* **DESCRIPTION OF THE TASK**:
For the listing below, print exactly the lines from the line with "d’alliages divers sont" to the line with "нард. Помимо этого", both included, and nothing beyond them.

* **DATASET RECORDS**:

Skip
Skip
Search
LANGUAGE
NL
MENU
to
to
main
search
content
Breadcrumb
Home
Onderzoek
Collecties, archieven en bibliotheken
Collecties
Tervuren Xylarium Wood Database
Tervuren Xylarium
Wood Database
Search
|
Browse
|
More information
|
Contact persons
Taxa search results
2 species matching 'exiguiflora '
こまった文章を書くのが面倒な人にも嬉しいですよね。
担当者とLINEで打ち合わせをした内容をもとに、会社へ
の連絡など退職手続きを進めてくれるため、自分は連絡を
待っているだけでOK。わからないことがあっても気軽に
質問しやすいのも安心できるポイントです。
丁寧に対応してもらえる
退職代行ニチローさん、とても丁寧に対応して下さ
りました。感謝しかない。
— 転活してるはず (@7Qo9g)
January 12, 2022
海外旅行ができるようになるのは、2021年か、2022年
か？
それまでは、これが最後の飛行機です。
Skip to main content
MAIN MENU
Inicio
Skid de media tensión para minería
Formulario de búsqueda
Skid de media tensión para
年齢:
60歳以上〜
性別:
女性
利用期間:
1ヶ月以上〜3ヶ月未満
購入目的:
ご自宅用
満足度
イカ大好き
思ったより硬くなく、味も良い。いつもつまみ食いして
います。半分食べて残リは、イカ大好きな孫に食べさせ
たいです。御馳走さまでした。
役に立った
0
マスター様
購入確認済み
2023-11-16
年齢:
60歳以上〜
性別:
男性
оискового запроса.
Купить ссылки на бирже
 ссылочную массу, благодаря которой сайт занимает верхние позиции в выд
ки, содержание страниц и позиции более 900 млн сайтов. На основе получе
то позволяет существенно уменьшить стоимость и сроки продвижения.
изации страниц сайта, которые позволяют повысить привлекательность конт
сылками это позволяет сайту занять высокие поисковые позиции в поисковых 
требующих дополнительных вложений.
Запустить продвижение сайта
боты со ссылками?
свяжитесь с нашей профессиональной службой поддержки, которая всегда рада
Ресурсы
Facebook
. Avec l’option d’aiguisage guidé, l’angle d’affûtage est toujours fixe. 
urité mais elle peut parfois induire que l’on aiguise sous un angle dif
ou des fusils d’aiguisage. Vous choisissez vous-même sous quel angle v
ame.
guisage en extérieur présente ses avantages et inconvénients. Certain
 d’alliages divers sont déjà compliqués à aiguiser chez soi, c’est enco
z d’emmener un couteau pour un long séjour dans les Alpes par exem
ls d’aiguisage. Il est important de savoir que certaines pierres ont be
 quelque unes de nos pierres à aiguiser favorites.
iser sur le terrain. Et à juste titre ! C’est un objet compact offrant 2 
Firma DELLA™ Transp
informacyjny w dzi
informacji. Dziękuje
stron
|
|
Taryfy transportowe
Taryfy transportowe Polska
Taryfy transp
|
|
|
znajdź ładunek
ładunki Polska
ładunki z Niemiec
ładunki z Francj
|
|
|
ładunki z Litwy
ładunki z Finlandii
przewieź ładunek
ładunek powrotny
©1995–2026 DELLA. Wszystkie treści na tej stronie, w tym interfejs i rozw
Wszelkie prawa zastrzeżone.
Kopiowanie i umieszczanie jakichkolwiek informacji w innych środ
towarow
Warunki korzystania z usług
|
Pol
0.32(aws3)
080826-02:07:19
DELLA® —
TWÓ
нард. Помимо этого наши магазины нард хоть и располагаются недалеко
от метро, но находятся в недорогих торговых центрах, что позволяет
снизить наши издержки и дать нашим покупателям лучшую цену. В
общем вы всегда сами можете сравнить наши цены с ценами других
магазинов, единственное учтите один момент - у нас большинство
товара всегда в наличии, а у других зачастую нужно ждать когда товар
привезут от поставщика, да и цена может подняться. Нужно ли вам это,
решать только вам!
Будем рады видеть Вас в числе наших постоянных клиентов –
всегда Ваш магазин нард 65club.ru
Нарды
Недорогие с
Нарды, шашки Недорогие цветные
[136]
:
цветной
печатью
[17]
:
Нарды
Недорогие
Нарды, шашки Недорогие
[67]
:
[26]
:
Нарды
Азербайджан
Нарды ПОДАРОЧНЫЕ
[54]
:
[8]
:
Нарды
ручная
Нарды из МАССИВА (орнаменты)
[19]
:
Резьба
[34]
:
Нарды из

* **RESULT FOR THIS EXERCISE**:
 d’alliages divers sont déjà compliqués à aiguiser chez soi, c’est enco
z d’emmener un couteau pour un long séjour dans les Alpes par exem
ls d’aiguisage. Il est important de savoir que certaines pierres ont be
 quelque unes de nos pierres à aiguiser favorites.
iser sur le terrain. Et à juste titre ! C’est un objet compact offrant 2 
Firma DELLA™ Transp
informacyjny w dzi
informacji. Dziękuje
stron
|
|
Taryfy transportowe
Taryfy transportowe Polska
Taryfy transp
|
|
|
znajdź ładunek
ładunki Polska
ładunki z Niemiec
ładunki z Francj
|
|
|
ładunki z Litwy
ładunki z Finlandii
przewieź ładunek
ładunek powrotny
©1995–2026 DELLA. Wszystkie treści na tej stronie, w tym interfejs i rozw
Wszelkie prawa zastrzeżone.
Kopiowanie i umieszczanie jakichkolwiek informacji w innych środ
towarow
Warunki korzystania z usług
|
Pol
0.32(aws3)
080826-02:07:19
DELLA® —
TWÓ
нард. Помимо этого наши магазины нард хоть и располагаются недалеко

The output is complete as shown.